Location: Vegetable Crops Research Unit
Title: Allocation of experimental resources to minimize the variance of genotype mean chip color and tuber composition Authors
Submitted to: Crop Science
Publication Type: Peer Reviewed Journal
Publication Acceptance Date: August 11, 2011
Publication Date: December 8, 2011
Citation: Mccann, L.C., Bethke, P.C., Casler, M.D., Simon, P.W. 2011. Allocation of experimental resources to minimize the variance of genotype mean chip color and tuber composition. Crop Science. 52(4):1475-1481. Interpretive Summary: Developing superior crop varieties requires identification of superior plants. Plant breeders need to select exceptional plants despite the complications caused by variation in environmental conditions such as temperature, rainfall, disease incidence, pests, weeds, soil type, day length and nutrient availability. Data taken from tubers of cultivated potato, wild relatives of potato, and crosses between cultivated potato and wild species relatives were used to identify the most efficient way to breed to fried chip color and tuber composition. This information will assist plant breeders of vegetable crops to better design their breeding strategies. By structuring a breeding program to minimize calculated variability caused by plant-to-plant differences in key traits, plant breeders will be able to identify more efficiently superior lines of crops species. This in turn will make superior new varieties available to seed companies, vegetable growers and consumers.

--------------------------------------------------

## Assignment 1:
To which journal was the potato research summary submitted?
## Assignment 2:
Continue the potato research summary from its last sentence.
These lines are separate material from the potato research summary.

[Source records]
--------------------------------------------------

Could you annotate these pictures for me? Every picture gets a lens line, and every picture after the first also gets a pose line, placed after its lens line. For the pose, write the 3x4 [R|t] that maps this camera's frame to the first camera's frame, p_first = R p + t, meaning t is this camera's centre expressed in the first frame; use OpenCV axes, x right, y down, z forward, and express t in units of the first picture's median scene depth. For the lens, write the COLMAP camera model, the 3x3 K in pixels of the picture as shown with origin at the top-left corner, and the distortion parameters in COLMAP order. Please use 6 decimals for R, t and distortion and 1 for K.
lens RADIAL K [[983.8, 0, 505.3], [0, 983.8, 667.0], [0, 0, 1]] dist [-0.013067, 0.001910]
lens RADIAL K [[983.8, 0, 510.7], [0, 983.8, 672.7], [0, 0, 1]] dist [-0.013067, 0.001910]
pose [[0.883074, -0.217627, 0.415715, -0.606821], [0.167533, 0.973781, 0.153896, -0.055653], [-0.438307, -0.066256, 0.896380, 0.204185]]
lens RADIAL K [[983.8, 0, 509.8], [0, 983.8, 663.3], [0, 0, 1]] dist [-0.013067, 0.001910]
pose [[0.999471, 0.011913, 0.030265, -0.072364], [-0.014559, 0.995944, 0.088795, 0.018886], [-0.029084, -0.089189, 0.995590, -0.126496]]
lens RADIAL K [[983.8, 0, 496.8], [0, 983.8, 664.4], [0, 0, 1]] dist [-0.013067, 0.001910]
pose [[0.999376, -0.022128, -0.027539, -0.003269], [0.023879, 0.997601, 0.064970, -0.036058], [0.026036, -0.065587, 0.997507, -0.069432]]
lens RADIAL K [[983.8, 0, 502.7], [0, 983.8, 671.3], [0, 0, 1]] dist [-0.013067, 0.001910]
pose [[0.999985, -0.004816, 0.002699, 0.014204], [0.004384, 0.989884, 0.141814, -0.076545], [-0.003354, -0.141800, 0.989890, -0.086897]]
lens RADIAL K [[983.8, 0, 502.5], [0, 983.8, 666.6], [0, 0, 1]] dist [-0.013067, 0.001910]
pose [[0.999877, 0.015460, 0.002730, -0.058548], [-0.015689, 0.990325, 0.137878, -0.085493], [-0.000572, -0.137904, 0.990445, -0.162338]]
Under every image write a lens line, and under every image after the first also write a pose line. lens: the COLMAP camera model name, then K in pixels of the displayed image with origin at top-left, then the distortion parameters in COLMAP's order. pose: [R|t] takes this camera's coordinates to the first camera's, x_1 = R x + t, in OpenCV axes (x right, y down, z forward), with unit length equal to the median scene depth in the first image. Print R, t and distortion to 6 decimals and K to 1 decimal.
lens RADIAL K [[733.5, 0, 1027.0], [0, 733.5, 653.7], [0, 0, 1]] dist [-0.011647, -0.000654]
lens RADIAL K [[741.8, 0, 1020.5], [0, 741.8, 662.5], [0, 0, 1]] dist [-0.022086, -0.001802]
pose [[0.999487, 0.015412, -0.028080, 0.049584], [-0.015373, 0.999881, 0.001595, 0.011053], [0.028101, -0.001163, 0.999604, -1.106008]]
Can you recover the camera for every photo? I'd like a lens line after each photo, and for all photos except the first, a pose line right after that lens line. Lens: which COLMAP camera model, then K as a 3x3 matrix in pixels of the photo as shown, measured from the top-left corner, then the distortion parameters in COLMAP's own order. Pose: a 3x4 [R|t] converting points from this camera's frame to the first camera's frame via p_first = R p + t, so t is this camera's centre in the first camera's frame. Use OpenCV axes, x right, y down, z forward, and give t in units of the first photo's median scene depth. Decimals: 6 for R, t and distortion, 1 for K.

--------------------------------------------------

## Exercise result 1:
Crop Science

## Exercise result 2:
Technical Abstract: Breeders select superior genotypes despite the environment affecting phenotypic variance. Minimal variance of genotype means facilitates the statistical identification of superior genotypes. The variance components calculated from three datasets describing tuber composition and fried chip color were used in hypothetical experiments to determine how experimental replication and sampling affected the variance of a genotype mean for tuber composition or chip color. Datasets contained data from Solanum tuberosum cv. Snowden, four S. tuberosum haploid x species hybrid clones from the USDA Potato Enhancement Laboratory, and randomly chosen genotypes that tuberized readily from S. berthaultii PI 473239, S. chacoense PIs 175443 and 472826, S. kurtzianum PI 473420, and S. pinnatisectum PI 347766 and thus represented the range of material that might be found at any time in a potato breeding program. Maximizing experimental replication over years and locations with limited sampling of individuals minimized variance of genotype means for the traits of chip color, tuber sugar concentrations, and tuber dry matter.